Da boca para dentro, são a mesma coisa: estimulam a produção de insulina, hormônio que faz o transporte da glicose para dentro das células, que se depositam em forma de gordura. Como sobra pouco combustível no sangue para dar energia para o organismo, começamos a sentir fome e o metabolismo entra no modo econômico, diminuindo.
2001 • Carne de boi do bem
Um dos mais prestigiados jornalistas de ciência do mundo, o americano Gary Taubes escreveu, na revista Science, que o medo da gordura presente na carne bovina não passava de um “dogma”. O artigo repercutiu na comunidade científica e além: sua defesa do bife acabou em jornais e revistas de interesse geral de todo o mundo.

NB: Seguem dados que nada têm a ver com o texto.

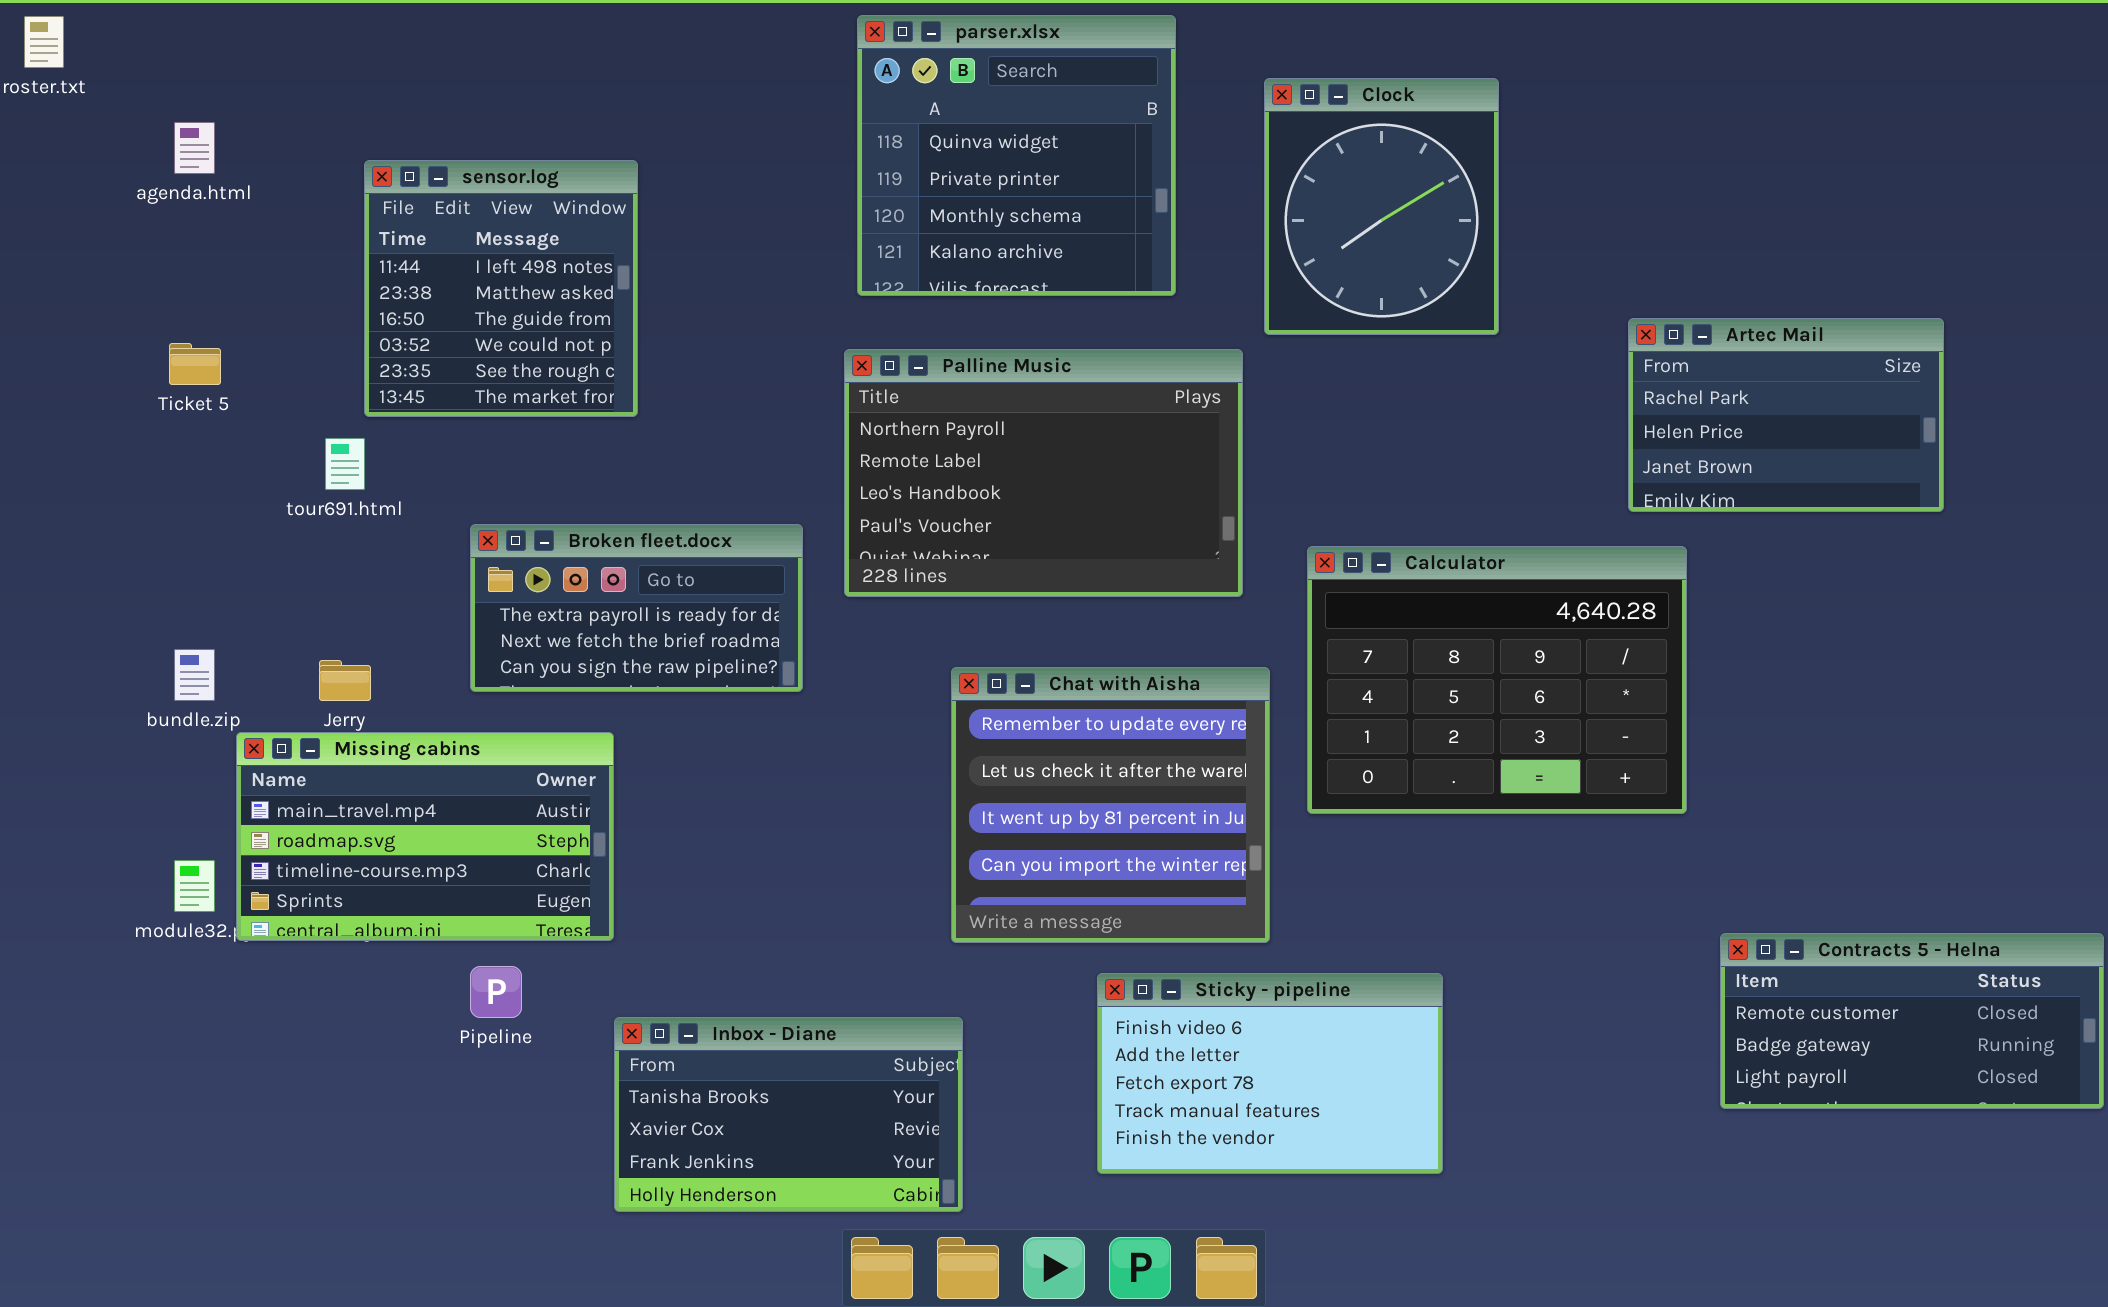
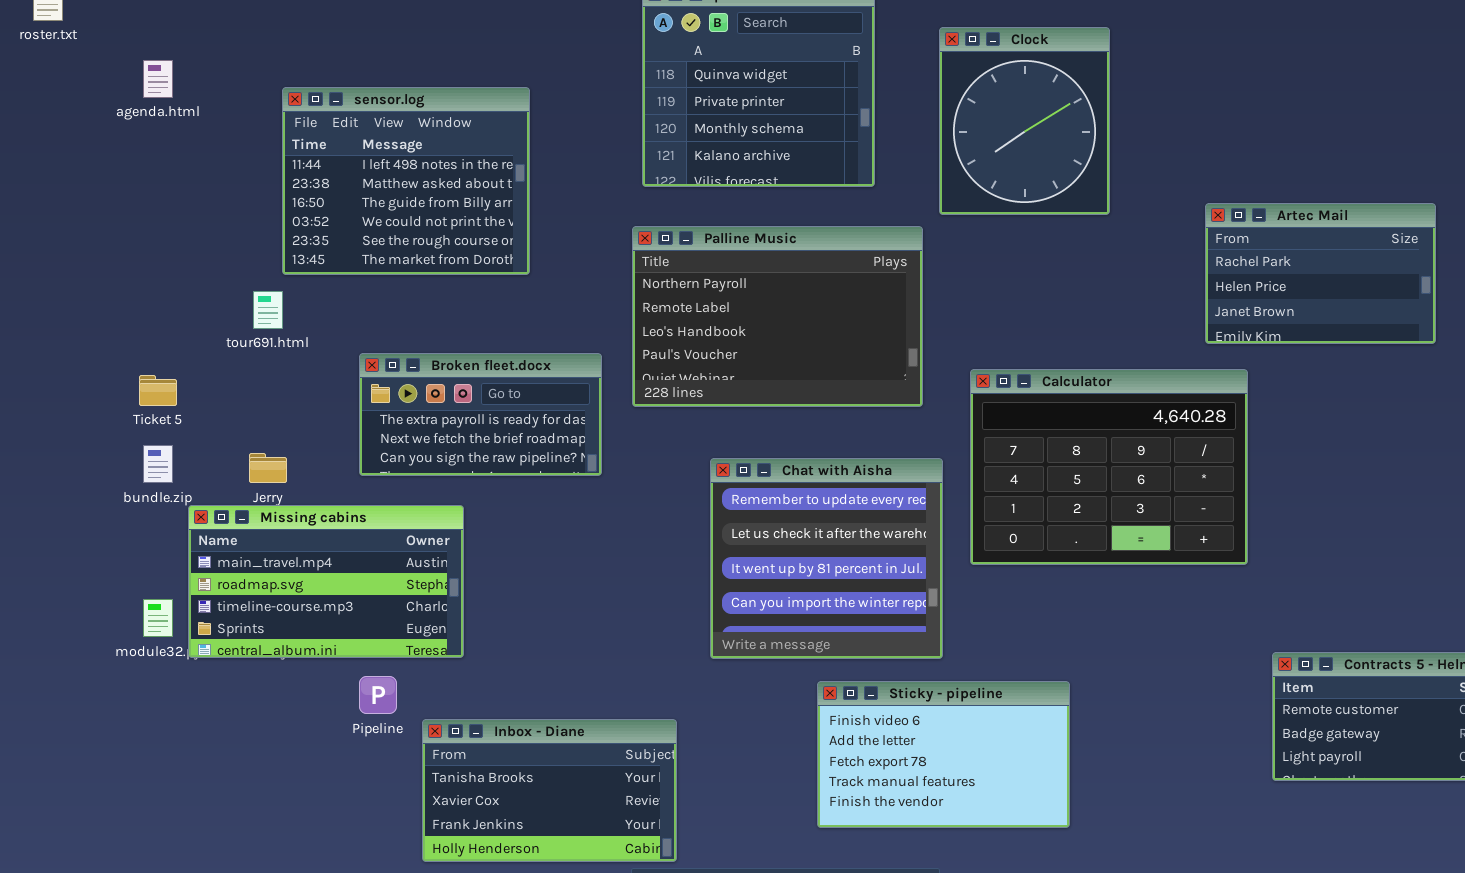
sensor.log: [364,160,638,417] -> [282,87,530,275], resized
Ticket 5: [169,343,221,385] -> [139,375,177,406], moved
Inbox - Diane: [614,1017,963,1212] -> [422,719,677,862], moved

Além disso, a classe médica se deu conta de que não há por que excluir os cortes magros de boi do nosso cardápio. A carne vermelha voltou então a ser recomendada por causa do valor nutricional. A mioglobina, proteína que “tinge”de vermelho os músculos bovinos, é uma excelente fonte de ferro – sua falta pode provocar anemia. Uma dieta pobre em carne de boi ainda pode resultar na deficiência de vitamina B12, com os consequentes problemas para a retenção de memória.
2005 • Glúten do mal
O glúten é uma proteína presente em alguns cereais, como o trigo, o centeio e a cevada. O ataque à sua reputação foi lançado pelo terapeuta holístico inglês Nishi Joshi, guru das dietas de desintoxicação. Joshi incluiu o glúten no rol dos itens proibidos: ele causaria fadiga e desconforto gastrointestinal também em quem não é celíaco (intolerante à proteína). Estaria relacionado ainda à epidemia mundial de obesidade.
A proteína – cujo consumo aumentou na mesma medida do consumo de itens industrializados com farinha branca de trigo – virou a vilã da vez nos últimos anos. Ainda não há, porém, estudos científicos que confirmem a culpa do glúten em doenças ou ganho de peso.
2011 • Chocolate do bem
Uma ampla pesquisa, conduzida por dez anos com 33.372 mulheres e 37.103 homens, foi realizada na Suécia pelo Instituto Karolinska para avaliar a “culpa” do chocolate em casos de problemas cardiovasculares. Sua constatação: comer 63 gramas de chocolate por semana (ou quatro bombons pequenos) acarreta uma queda de 20% nos índices de derrame.
Os resultados se assemelham aos benefícios do exercício físico. A responsabilidade é dos flavonoides, potentes componentes antioxidantes e anti-inflamatórios. Outras benesses recentemente comprovadas do chocolate: reduz o colesterol ruim, aumenta o bom colesterol e preserva os vasos sanguíneos e a diabetes.